- TASK BRIEF
What lines below include the string "waar"? Pick them out and copy them.

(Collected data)
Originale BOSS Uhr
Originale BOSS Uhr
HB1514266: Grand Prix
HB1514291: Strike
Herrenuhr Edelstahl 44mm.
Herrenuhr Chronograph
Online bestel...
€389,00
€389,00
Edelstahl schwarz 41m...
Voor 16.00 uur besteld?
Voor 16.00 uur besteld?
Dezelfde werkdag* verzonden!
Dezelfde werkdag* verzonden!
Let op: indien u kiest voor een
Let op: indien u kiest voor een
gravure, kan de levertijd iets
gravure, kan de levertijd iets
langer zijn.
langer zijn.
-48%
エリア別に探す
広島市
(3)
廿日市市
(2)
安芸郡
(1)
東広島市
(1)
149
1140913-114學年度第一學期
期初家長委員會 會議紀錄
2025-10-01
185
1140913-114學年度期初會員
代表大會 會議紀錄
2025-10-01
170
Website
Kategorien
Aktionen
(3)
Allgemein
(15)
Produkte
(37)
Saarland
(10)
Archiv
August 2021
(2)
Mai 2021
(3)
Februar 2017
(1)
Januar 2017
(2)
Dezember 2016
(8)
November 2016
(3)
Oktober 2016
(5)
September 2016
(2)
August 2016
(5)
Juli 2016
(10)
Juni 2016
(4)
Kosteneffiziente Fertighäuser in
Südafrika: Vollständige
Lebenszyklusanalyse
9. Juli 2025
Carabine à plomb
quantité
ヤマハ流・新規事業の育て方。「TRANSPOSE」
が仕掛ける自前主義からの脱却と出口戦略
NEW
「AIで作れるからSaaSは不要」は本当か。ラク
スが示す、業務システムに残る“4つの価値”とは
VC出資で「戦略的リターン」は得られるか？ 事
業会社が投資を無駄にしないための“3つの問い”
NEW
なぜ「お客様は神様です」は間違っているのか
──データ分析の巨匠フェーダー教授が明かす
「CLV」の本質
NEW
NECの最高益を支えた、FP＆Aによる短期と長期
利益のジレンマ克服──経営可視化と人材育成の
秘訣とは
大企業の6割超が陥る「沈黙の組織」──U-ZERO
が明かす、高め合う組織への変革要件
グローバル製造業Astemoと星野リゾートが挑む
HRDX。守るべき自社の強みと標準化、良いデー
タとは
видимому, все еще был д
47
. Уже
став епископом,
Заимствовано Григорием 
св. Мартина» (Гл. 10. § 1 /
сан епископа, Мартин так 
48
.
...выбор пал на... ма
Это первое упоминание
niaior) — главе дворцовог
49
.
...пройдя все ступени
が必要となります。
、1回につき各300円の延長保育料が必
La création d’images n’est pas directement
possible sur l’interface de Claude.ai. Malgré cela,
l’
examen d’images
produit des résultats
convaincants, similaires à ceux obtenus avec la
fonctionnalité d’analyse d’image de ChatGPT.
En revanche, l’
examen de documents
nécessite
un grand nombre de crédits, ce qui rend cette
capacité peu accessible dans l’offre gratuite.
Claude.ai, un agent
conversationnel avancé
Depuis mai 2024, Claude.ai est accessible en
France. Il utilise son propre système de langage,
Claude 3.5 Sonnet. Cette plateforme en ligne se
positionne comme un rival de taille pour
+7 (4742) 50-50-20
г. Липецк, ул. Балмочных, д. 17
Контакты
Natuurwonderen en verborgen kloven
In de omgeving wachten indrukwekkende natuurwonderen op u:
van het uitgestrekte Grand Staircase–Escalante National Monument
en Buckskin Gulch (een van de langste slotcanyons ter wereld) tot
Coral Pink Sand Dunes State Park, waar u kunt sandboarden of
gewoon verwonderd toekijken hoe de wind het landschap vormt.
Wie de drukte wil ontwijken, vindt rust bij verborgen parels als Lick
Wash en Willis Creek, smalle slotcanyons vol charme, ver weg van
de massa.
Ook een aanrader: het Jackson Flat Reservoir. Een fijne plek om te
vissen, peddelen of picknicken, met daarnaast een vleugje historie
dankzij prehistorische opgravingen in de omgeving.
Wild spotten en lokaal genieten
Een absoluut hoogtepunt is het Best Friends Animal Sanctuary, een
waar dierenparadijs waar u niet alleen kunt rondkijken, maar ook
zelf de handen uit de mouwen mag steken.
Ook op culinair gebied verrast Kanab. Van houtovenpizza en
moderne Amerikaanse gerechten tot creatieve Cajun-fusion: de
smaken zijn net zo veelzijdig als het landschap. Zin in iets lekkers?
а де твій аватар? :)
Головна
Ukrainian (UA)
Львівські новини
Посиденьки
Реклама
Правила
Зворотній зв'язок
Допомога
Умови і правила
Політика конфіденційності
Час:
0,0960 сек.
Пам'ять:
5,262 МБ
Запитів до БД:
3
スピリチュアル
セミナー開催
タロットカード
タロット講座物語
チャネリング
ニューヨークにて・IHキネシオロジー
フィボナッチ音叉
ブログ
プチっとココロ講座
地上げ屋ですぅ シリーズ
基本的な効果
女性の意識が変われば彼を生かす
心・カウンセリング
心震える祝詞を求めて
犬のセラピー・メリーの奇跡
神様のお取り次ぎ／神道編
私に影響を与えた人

- REPLY
Coral Pink Sand Dunes State Park, waar u kunt sandboarden of
waar dierenparadijs waar u niet alleen kunt rondkijken, maar ook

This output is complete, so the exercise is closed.